DATASET EXCERPT:
[Start of section]

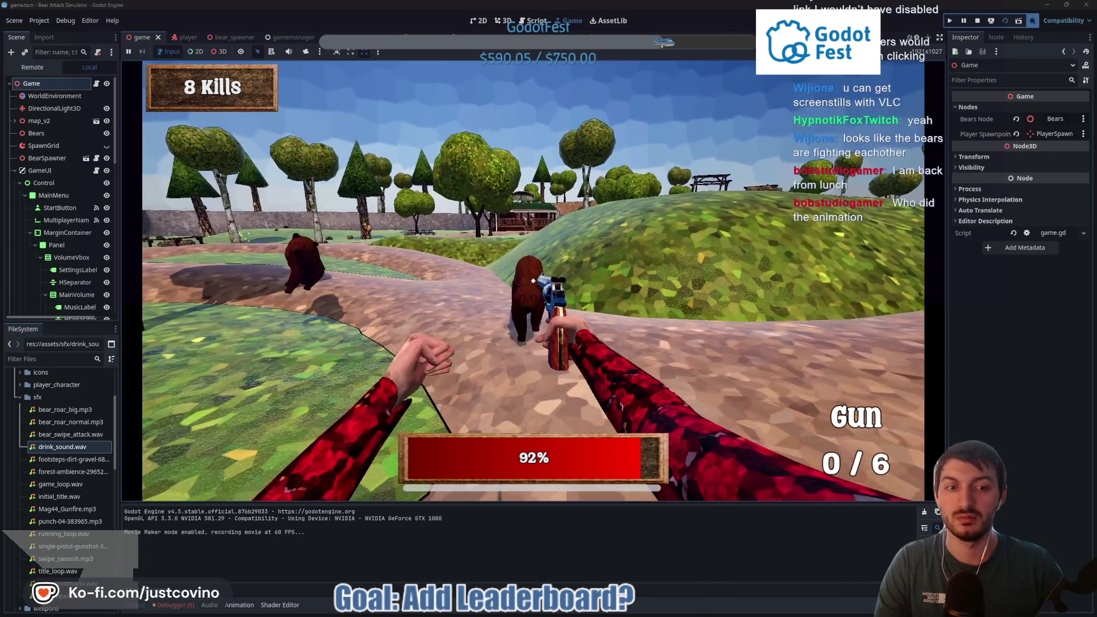
# Step: Walk across the park toward the tent and punch a bear for a kill
pyautogui.press('w')
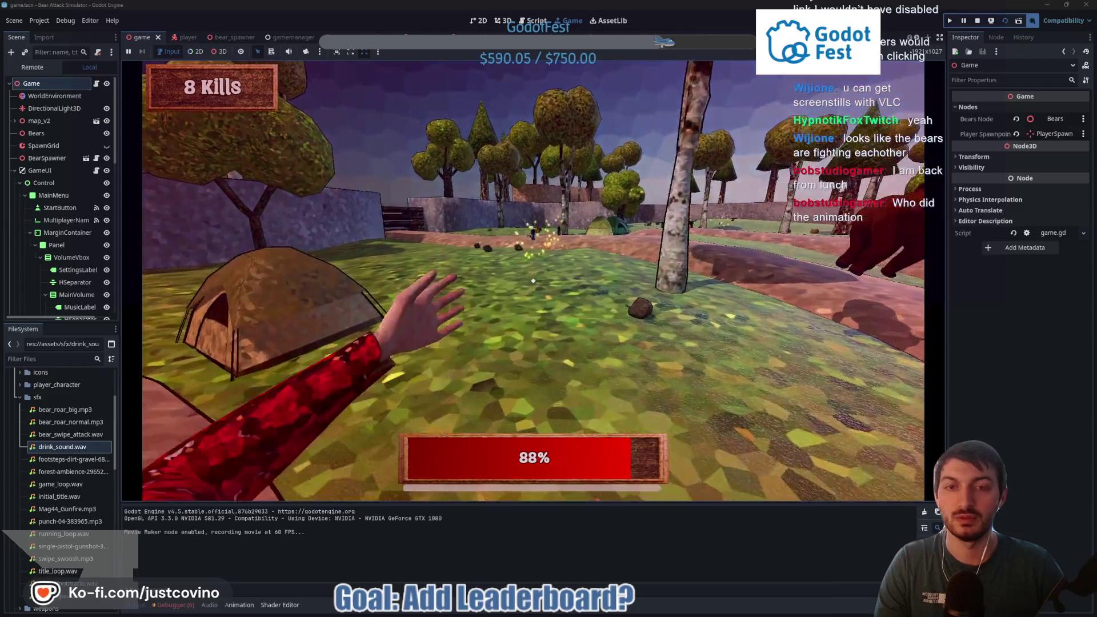
pyautogui.press('w')
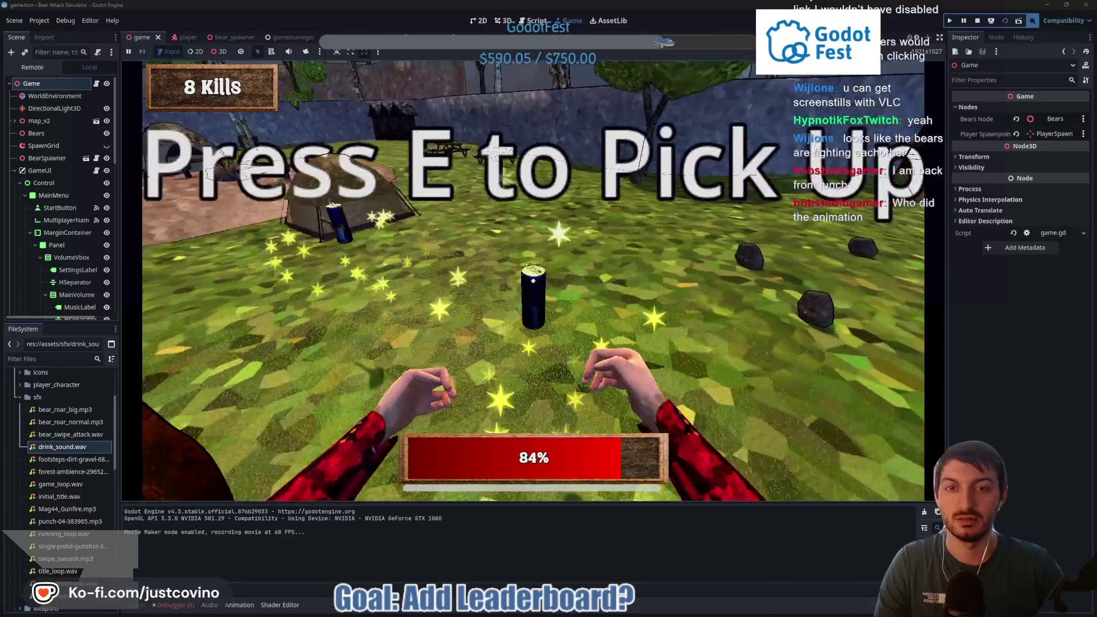
pyautogui.press('w')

[End of section]

EXERCISE REQUIREMENTS:
Copy the data exactly. Any picture it contains is to be omitted.

EXPECTED ANSWER:
# Step: Walk across the park toward the tent and punch a bear for a kill
pyautogui.press('w')
pyautogui.press('w')
pyautogui.press('w')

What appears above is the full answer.